FANNIE MAE AND FREDDIE MAC: “Note that, even if Fannie and Freddie obtain an exemption from new accounting standards, that doesn’t make them adequately capitalized. That just allows them to continue to pretend that they are.”
Meanwhile, look at public pension funds.
UPDATE: Reader David Reedy emails:
I’m a professional retirement actuary (a “Fellow of the Society of Actuaries”) and I gotta say you are 100% correct to shine a spotlight on public retirement plans. The system is a horrible mess and taxpayers (as usual) are the ones being hurt.
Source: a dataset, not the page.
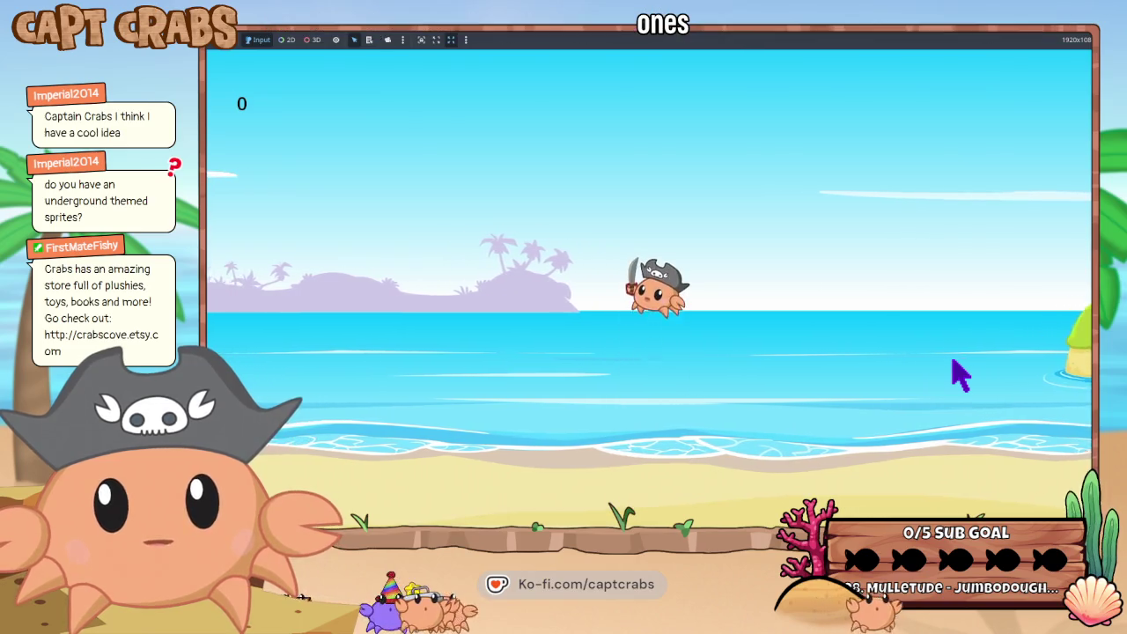
pyautogui.press('space')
If I can add a comment to what you wrote, the issue is not just “pension plans.” There are all kinds of post-employment benefits — pensions are only part of the picture. (For example, there are severance plans that pay a bonus or temporary annuity at retirement. And there are post-employment medical benefits — the value of these promises can be a lot larger than the value of pension promises.)
Many of the non-pension benefits have even less funding than public pensions, or no funding at all.
It should be illegal for politicians to promise post-employment benefits without putting aside reasonable funds to pay for the promise. Alas, that isn’t the case.
Yes, and the press tends to undercover these things because of its sense that only capitalists can be guilty of accounting flimflammery. My sense, though, is that for all the problems in the private sector, things in the public sector are much worse.